_Your goal:_ Write back every entry exactly as it reads, with the pictures left behind.
═════ Material for this task ═════
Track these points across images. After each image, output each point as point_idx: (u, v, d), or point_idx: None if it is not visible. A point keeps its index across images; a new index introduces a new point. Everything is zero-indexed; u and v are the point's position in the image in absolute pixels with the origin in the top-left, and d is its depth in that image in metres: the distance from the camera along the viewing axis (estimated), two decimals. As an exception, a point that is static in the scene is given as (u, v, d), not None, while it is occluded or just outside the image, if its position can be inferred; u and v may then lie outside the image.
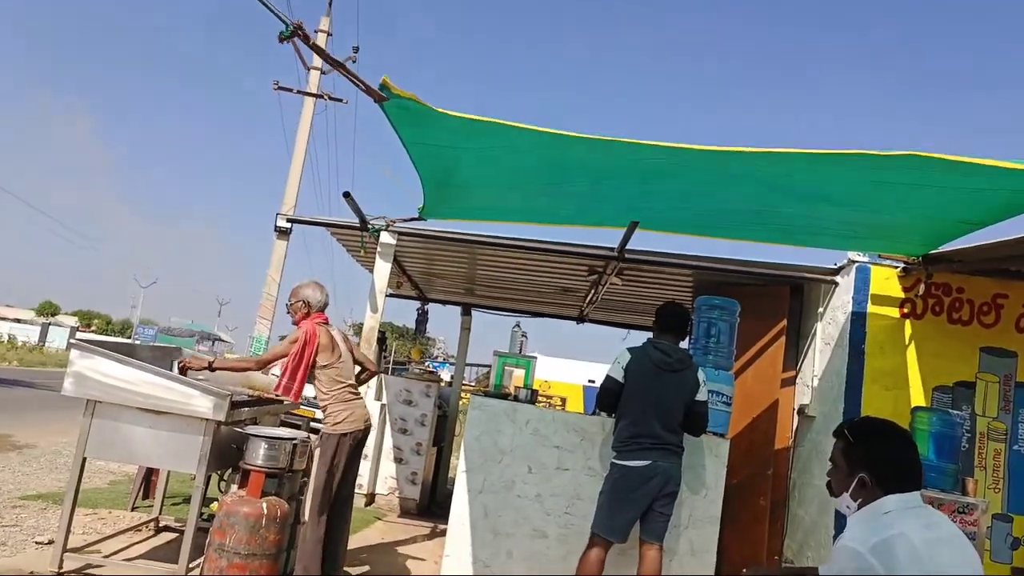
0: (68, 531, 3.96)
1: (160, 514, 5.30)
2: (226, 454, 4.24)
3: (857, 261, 5.03)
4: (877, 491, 2.09)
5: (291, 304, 4.42)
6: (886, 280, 4.99)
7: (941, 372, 4.89)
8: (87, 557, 4.20)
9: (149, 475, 5.81)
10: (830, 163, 3.11)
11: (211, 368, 4.42)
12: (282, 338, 4.34)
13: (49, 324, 48.49)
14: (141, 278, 57.78)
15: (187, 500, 6.00)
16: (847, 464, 2.16)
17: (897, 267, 4.97)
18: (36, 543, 4.60)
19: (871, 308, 4.95)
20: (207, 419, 3.98)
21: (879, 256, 5.01)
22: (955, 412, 4.82)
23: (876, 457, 2.12)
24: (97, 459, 4.77)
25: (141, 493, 5.82)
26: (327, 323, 4.43)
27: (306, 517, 4.16)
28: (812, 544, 4.91)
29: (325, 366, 4.27)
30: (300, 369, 4.26)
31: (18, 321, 48.69)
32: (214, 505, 4.23)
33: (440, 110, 3.12)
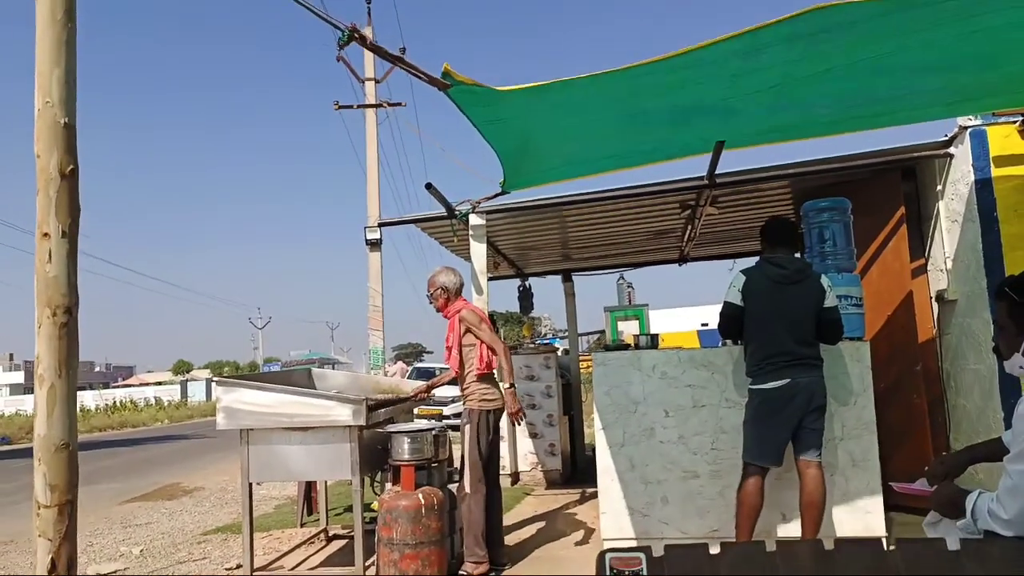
0: (252, 551, 4.24)
1: (327, 525, 5.60)
2: (374, 456, 4.42)
3: (969, 126, 4.66)
4: (1053, 347, 1.95)
5: (431, 294, 4.60)
6: (1006, 138, 4.60)
7: (1090, 221, 4.48)
8: (274, 573, 4.48)
9: (309, 492, 6.14)
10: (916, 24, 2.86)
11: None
12: (466, 332, 4.45)
13: (186, 381, 52.02)
14: (256, 320, 60.94)
15: (348, 508, 6.32)
16: (1016, 323, 2.02)
17: (1015, 121, 4.57)
18: (226, 570, 4.95)
19: (995, 172, 4.57)
20: (349, 426, 4.15)
21: (992, 115, 4.62)
22: (1116, 260, 4.42)
23: None
24: (260, 482, 5.07)
25: (305, 510, 6.16)
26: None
27: (467, 488, 4.28)
28: (981, 432, 4.62)
29: (473, 346, 4.43)
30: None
31: (159, 384, 52.53)
32: (375, 504, 4.43)
33: (501, 88, 3.11)
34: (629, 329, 7.80)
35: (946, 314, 5.02)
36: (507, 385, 4.39)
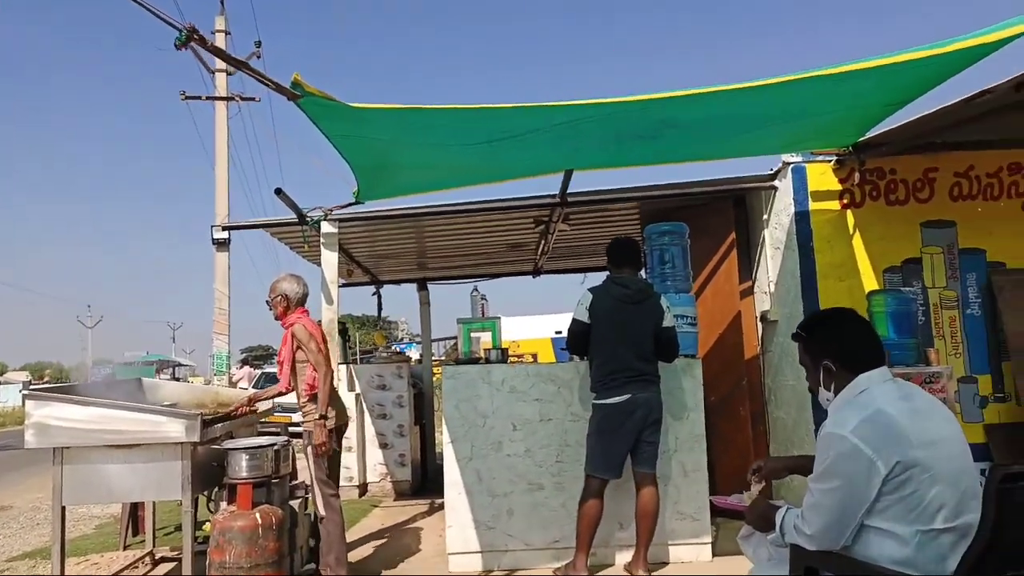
0: (63, 582, 3.86)
1: (154, 547, 5.21)
2: (208, 473, 4.16)
3: (792, 162, 5.11)
4: (846, 375, 2.13)
5: (271, 299, 4.31)
6: (822, 175, 5.09)
7: (888, 253, 5.04)
8: (88, 604, 4.11)
9: (135, 510, 5.67)
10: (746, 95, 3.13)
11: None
12: (298, 348, 4.20)
13: (-2, 384, 46.65)
14: (85, 319, 55.73)
15: (179, 528, 5.90)
16: (811, 359, 2.21)
17: (830, 161, 5.07)
18: (32, 602, 4.48)
19: (812, 205, 5.05)
20: (182, 443, 3.89)
21: (812, 153, 5.09)
22: (907, 289, 5.01)
23: (831, 341, 2.17)
24: (77, 505, 4.63)
25: (130, 530, 5.69)
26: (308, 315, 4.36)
27: (322, 511, 4.12)
28: (796, 441, 5.07)
29: (305, 363, 4.20)
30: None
31: (-36, 387, 46.79)
32: (207, 526, 4.17)
33: (355, 105, 3.03)
34: (485, 340, 7.88)
35: (769, 333, 5.46)
36: (317, 416, 4.07)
═════
_Reply:_
Track these points across images. After each image, output each point as point_idx: (u, v, d), or point_idx: None if it is not visible. A point keeps its index across images; a new index introduces a new point. Everything is zero-indexed; u and v are the point's position in the image in absolute pixels with the origin in the top-left, and d is its depth in that image in metres: the distance from the camera along the viewing axis (estimated), two decimals. As an exception, a point that is static in the scene is given as (u, v, d), not None, while it is occluded or just outside the image, if its position can be inferred; u and v may then lie outside the image.
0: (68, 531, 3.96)
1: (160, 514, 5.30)
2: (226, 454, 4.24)
3: (857, 261, 5.03)
4: (877, 491, 2.09)
5: (291, 304, 4.42)
6: (886, 280, 4.99)
7: (941, 372, 4.89)
8: (87, 557, 4.20)
9: (149, 475, 5.81)
10: (830, 163, 3.11)
11: (211, 368, 4.42)
12: (282, 338, 4.34)
13: (49, 324, 48.49)
14: (141, 278, 57.78)
15: (187, 500, 6.00)
16: (847, 464, 2.16)
17: (897, 267, 4.97)
18: (36, 543, 4.60)
19: (871, 308, 4.95)
20: (207, 419, 3.98)
21: (879, 256, 5.01)
22: (955, 412, 4.82)
23: (876, 457, 2.12)
24: (97, 459, 4.77)
25: (141, 493, 5.82)
26: (327, 323, 4.43)
27: (306, 517, 4.16)
28: (812, 544, 4.91)
29: (325, 366, 4.27)
30: (300, 369, 4.26)
31: (18, 321, 48.69)
32: (214, 505, 4.23)
33: (440, 110, 3.12)
0: (252, 551, 4.24)
1: (327, 525, 5.60)
2: (374, 456, 4.42)
3: (969, 126, 4.66)
4: (1053, 347, 1.95)
5: (431, 294, 4.60)
6: (1006, 138, 4.60)
7: (1090, 221, 4.48)
8: (274, 573, 4.48)
9: (309, 492, 6.14)
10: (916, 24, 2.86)
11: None
12: (466, 332, 4.45)
13: (186, 381, 52.02)
14: (256, 320, 60.94)
15: (348, 508, 6.32)
16: (1016, 323, 2.02)
17: (1015, 121, 4.57)
18: (226, 570, 4.95)
19: (995, 172, 4.57)
20: (349, 426, 4.15)
21: (992, 115, 4.62)
22: (1116, 260, 4.42)
23: None
24: (260, 482, 5.07)
25: (305, 510, 6.16)
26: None
27: (467, 488, 4.28)
28: (981, 432, 4.62)
29: (473, 346, 4.43)
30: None
31: (159, 384, 52.53)
32: (375, 504, 4.43)
33: (501, 88, 3.11)
34: (629, 329, 7.80)
35: (946, 314, 5.02)
36: (507, 385, 4.39)
0: (63, 582, 3.86)
1: (154, 547, 5.21)
2: (208, 473, 4.16)
3: (792, 162, 5.11)
4: (846, 375, 2.13)
5: (271, 299, 4.31)
6: (822, 175, 5.09)
7: (888, 253, 5.04)
8: (88, 604, 4.11)
9: (135, 510, 5.67)
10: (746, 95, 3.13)
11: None
12: (298, 348, 4.20)
13: (-2, 384, 46.65)
14: (85, 319, 55.73)
15: (179, 528, 5.90)
16: (811, 359, 2.21)
17: (830, 161, 5.07)
18: (32, 602, 4.48)
19: (812, 205, 5.05)
20: (182, 443, 3.89)
21: (812, 153, 5.09)
22: (907, 289, 5.01)
23: (831, 341, 2.17)
24: (77, 505, 4.63)
25: (130, 530, 5.69)
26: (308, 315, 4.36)
27: (322, 511, 4.12)
28: (796, 441, 5.07)
29: (305, 363, 4.20)
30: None
31: (-36, 387, 46.79)
32: (207, 526, 4.17)
33: (355, 105, 3.03)
34: (485, 340, 7.88)
35: (769, 333, 5.46)
36: (317, 416, 4.07)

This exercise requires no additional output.